0.034833694128738935

    In conclusion, as machine learning has a larger R-squared, it indicates that the methods better explain the data and are able to conduct predictions. We believe that machine learning can indeed be used for the purpose of predicting the future R&D expenditure of a company and this tool can be used by the policymakers to guide them in creating policies that are aimed in fostering innovation.
    For the alpha of both Ridge and Lasso we observe approximately similar values of R-squared with alpha between 0.1 and 1  and therefore, we utilize the one with the better results. We are using only the R-squared, as it provides more precise results, compared to metrics such as the RMSE.
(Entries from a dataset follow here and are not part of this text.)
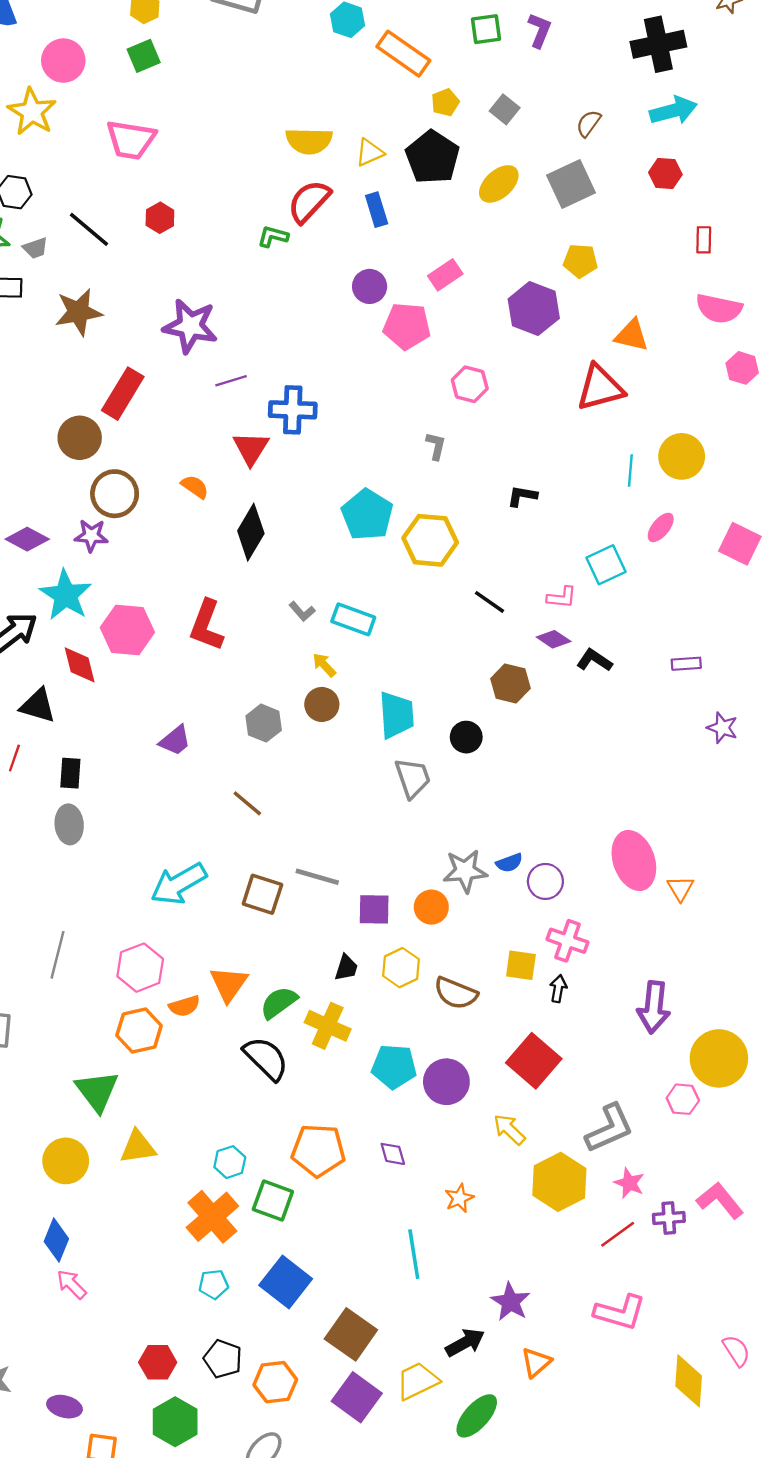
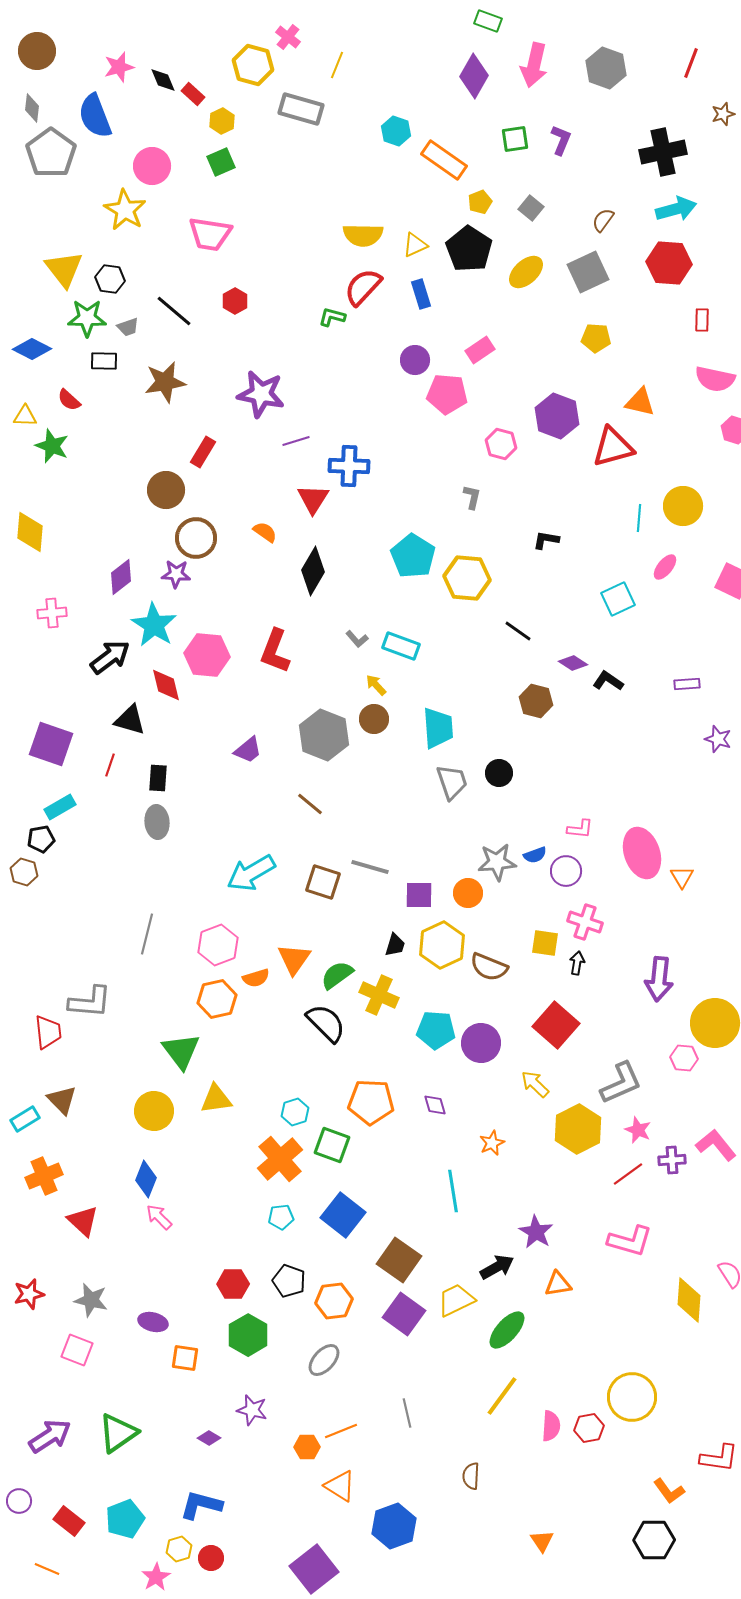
red hexagon: (665, 173) -> (669, 263), size x1.6
purple hexagon: (534, 309) -> (557, 416), moved
red rectangle: (123, 394) -> (203, 452), size x0.7
purple diamond: (27, 539) -> (121, 577), turned -66
pink L-shape: (562, 597) -> (580, 829), moved
gray hexagon: (264, 723) -> (324, 735), size x1.6
black circle: (466, 737) -> (499, 773), moved
yellow hexagon: (401, 968) -> (442, 945), size x1.4
orange triangle: (536, 1362) -> (558, 1284), turned 32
    Of course, it is essential to emphasise the shortcoming of our analysis. The main issues of this analysis can be attributed to the data, as there was a considerable constraint regarding the availability of the data, while for the existing datasets, there were a number of missing values that could further hamper the reliability of our result. Moreover, despite the same source (EU Commission), the attributes varied yearly.

    Resulting from that, we can see that this project would have great potential for more thorough research in the future with better data accessibility and quality, while better computer processing power would ensure that the machine learning would be able to be performed in a more detailed manner.